The Wave Function of Vasiliev's Universe - A Few Slices Thereof
Dionysios Anninos, Frederik Denef, Daniel Harlow
TL;DR
The paper tests the dS/CFT proposal for Vasiliev’s higher-spin gravity by computing the Hartle-Hawking wavefunction of the universe via the partition function of the dual free Sp(N) CFT under finite deformations on S^3, a squashed S^3, and S^2×S^1. It develops a renormalization scheme to define finite Z, reveals a mass-parameter divergence at large negative σ and a small-S^1 divergence on S^2×S^1, and shows a global maximum of the wavefunction at the round S^3. By comparing with Einstein gravity, the authors find that some divergences persist beyond higher-spin specifics, suggesting a genuine instability of dS space in the higher-spin context.
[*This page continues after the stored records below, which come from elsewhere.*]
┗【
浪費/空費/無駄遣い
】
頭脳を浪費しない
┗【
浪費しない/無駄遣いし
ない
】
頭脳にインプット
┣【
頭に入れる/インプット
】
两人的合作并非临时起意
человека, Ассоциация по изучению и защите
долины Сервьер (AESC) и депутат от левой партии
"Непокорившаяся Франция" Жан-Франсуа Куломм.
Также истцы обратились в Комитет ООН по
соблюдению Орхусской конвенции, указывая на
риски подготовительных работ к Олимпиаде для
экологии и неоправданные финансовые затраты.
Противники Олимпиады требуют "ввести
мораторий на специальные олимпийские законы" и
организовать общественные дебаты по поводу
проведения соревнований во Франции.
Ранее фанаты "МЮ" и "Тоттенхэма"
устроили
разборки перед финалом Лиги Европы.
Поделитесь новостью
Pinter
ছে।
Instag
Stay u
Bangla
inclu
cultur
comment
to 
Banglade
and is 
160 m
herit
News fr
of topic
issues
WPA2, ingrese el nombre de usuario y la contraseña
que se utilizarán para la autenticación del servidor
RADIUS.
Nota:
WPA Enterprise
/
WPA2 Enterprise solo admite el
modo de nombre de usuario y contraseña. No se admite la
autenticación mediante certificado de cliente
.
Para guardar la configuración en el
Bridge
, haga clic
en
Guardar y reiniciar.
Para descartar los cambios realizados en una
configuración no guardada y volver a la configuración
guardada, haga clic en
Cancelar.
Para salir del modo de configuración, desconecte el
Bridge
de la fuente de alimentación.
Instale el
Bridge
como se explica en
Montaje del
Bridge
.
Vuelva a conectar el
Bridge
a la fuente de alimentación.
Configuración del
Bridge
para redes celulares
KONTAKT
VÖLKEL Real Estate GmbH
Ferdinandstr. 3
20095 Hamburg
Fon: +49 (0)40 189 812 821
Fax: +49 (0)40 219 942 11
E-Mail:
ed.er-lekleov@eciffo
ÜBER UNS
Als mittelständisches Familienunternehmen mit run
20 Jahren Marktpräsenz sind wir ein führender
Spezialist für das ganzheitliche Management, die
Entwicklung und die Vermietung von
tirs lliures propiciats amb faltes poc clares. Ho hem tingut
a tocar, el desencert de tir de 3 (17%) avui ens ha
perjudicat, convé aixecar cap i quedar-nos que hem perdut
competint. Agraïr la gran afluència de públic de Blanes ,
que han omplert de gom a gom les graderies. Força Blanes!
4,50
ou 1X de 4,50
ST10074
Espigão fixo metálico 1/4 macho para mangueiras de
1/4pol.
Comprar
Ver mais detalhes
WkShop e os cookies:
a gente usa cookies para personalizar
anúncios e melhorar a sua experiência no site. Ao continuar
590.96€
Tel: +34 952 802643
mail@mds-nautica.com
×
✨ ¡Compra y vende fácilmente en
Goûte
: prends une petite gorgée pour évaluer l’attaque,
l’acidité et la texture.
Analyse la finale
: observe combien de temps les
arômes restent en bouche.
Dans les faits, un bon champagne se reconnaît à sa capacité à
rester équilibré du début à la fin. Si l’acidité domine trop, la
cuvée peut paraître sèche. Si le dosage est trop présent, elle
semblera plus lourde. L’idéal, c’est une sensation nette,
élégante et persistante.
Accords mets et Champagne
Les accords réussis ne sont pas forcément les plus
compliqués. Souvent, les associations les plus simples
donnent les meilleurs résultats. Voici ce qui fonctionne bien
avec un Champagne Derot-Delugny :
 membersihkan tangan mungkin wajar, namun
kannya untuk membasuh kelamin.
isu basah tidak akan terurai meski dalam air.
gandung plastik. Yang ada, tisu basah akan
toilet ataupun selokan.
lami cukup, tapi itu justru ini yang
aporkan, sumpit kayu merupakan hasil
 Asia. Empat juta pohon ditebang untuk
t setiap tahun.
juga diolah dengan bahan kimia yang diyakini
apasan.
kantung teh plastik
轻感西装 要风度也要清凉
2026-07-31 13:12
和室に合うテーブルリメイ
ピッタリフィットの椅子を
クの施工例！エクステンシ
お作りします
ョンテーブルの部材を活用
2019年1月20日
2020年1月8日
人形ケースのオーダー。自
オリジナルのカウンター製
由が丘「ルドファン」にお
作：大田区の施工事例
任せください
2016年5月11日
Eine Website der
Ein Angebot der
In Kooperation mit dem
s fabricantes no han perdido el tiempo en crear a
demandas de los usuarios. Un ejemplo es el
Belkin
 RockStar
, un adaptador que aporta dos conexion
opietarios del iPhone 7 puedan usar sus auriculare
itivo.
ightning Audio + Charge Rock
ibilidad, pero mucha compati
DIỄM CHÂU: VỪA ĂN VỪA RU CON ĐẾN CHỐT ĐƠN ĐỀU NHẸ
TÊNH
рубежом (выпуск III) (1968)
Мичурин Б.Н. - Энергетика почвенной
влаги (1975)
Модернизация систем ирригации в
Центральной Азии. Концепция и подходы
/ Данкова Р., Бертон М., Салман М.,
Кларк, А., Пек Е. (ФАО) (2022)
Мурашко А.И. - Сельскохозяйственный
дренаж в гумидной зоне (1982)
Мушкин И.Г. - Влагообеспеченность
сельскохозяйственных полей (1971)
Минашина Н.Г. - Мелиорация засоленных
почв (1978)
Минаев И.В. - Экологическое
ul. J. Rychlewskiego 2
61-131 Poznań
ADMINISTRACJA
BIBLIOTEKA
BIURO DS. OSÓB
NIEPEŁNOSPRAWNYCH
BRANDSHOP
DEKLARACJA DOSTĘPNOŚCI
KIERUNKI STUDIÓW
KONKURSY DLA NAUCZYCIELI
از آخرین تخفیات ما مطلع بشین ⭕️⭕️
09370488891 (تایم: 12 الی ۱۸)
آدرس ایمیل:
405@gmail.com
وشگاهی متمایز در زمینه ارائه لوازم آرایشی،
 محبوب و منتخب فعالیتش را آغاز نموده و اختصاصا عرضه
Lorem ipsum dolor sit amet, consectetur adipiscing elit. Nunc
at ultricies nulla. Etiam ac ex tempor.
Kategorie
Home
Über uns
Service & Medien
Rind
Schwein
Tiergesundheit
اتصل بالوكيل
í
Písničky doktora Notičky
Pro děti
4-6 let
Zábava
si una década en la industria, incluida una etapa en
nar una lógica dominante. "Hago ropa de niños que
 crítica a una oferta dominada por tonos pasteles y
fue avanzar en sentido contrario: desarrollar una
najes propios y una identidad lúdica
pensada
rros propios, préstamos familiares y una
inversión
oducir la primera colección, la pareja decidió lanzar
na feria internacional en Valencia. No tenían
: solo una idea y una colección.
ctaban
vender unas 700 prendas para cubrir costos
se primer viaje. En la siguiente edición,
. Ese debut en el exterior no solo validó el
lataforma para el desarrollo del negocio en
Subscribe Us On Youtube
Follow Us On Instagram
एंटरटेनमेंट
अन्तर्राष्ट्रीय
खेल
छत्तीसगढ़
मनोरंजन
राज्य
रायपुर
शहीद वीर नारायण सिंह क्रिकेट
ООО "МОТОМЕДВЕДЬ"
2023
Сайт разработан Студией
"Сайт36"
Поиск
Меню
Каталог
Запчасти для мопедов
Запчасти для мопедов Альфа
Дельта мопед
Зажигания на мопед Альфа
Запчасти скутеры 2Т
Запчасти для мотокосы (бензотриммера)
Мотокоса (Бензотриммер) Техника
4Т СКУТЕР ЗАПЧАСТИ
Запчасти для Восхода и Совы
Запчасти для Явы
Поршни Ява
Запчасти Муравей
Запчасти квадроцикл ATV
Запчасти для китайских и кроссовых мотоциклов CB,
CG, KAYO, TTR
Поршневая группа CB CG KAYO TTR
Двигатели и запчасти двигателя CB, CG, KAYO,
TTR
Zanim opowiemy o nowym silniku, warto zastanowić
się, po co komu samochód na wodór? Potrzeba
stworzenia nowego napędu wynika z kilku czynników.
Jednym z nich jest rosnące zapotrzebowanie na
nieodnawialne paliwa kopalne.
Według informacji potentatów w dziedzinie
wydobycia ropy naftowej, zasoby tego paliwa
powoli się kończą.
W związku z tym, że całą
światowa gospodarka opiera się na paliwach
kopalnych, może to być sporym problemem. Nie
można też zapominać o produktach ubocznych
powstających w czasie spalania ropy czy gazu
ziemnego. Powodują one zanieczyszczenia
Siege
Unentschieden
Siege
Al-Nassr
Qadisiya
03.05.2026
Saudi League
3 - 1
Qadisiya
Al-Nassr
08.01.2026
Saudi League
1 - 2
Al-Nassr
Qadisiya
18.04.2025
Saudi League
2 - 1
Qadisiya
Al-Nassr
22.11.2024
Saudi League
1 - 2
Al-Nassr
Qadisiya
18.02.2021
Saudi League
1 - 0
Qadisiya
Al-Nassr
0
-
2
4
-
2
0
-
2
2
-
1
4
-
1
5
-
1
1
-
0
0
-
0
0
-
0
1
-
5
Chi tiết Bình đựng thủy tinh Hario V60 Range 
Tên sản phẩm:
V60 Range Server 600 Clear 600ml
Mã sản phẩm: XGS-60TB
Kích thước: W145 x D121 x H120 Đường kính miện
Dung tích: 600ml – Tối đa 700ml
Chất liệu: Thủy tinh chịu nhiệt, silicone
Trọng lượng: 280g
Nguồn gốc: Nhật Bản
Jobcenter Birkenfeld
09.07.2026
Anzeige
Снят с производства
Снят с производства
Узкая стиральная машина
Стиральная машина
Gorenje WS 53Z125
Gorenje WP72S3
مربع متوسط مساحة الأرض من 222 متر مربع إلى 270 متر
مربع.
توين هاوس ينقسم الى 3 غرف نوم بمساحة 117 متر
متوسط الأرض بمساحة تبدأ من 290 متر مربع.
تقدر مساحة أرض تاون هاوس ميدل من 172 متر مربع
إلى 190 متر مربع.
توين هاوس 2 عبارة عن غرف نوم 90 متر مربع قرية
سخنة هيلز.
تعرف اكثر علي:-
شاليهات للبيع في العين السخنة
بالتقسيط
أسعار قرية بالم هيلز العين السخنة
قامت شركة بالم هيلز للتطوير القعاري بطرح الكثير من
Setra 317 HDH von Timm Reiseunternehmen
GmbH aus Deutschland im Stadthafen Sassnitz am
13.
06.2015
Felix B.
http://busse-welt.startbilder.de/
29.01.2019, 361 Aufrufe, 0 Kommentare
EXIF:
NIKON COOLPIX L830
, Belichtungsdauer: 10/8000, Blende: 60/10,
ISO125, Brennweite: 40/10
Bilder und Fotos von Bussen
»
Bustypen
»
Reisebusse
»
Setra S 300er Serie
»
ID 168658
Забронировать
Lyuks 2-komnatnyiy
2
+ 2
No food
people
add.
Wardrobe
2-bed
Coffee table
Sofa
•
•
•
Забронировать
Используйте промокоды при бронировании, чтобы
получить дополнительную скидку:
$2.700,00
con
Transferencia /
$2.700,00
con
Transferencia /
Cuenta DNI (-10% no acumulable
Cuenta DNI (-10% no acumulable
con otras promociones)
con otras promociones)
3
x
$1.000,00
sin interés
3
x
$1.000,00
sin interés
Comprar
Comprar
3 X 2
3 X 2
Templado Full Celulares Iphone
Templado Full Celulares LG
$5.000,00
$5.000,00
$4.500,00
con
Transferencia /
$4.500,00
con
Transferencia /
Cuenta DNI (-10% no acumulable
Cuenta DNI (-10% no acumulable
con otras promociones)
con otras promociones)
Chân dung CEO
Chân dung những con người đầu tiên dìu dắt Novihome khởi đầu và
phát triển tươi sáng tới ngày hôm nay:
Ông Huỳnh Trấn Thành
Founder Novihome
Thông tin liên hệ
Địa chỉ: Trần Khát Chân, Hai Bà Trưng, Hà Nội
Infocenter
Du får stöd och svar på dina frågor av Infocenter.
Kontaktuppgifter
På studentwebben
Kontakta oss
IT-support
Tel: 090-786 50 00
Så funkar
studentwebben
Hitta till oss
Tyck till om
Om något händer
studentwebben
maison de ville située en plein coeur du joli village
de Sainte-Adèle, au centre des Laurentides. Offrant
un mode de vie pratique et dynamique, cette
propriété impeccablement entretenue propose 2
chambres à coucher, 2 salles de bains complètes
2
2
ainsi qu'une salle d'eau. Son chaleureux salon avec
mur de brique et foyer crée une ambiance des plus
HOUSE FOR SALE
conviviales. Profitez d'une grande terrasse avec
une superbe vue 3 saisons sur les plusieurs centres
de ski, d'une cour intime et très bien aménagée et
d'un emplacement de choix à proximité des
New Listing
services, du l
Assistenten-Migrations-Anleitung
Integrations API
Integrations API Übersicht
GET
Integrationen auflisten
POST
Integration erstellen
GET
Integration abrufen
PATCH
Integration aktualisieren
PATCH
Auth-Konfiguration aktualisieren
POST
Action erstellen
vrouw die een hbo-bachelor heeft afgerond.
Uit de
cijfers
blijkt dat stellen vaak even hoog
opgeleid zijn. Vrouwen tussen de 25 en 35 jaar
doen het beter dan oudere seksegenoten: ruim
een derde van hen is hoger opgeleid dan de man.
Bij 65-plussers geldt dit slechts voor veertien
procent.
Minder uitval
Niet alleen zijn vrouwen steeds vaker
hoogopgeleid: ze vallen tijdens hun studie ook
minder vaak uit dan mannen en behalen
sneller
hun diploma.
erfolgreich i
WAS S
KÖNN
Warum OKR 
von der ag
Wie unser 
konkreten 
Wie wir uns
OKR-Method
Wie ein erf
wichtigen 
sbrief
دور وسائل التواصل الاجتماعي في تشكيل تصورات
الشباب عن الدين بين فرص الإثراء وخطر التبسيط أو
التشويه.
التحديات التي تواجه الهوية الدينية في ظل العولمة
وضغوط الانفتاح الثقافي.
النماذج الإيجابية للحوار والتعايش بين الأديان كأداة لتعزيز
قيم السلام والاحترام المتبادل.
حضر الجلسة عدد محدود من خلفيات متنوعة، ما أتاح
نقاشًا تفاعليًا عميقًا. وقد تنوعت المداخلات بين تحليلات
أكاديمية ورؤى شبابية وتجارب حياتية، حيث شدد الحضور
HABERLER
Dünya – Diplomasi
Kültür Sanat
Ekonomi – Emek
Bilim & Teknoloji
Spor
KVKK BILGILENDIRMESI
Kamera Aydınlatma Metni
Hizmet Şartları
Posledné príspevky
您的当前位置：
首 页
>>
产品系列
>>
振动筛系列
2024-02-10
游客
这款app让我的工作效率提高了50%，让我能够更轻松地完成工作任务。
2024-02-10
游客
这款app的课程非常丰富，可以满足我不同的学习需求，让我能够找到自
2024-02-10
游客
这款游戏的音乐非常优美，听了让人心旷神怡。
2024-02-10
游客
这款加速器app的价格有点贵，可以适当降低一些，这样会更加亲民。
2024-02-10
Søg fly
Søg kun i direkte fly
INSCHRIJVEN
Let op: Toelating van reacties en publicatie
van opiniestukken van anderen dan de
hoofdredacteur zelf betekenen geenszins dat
They also show nonperturbative issues with the critical Sp(N) theory on S^3, and discuss bulk interpretations, including potential big-bang–type cosmologies and topology-dependent effects, pointing to a rich but delicate structure for de Sitter holography in this setting.
Abstract
We study the partition function of the free Sp(N) conformal field theory recently conjectured to be dual to asymptotically de Sitter higher-spin gravity in four-dimensions. We compute the partition function of this CFT on a round sphere as a function of a finite mass deformation, on a squashed sphere as a function of the squashing parameter, and on an S2xS1 geometry as a function of the relative size of S2 and S1. We find that the partition function is divergent at large negative mass in the first case, and for small $S^1$ in the third case. It is globally peaked at zero squashing in the second case. Through the duality this partition function contains information about the wave function of the universe. We show that the divergence at small S1 occurs also in Einstein gravity if certain complex solutions are included, but the divergence in the mass parameter is new. We suggest an interpretation for this divergence as indicating an instability of de Sitter space in higher spin gravity, consistent with general arguments that de Sitter space cannot be stable in quantum gravity.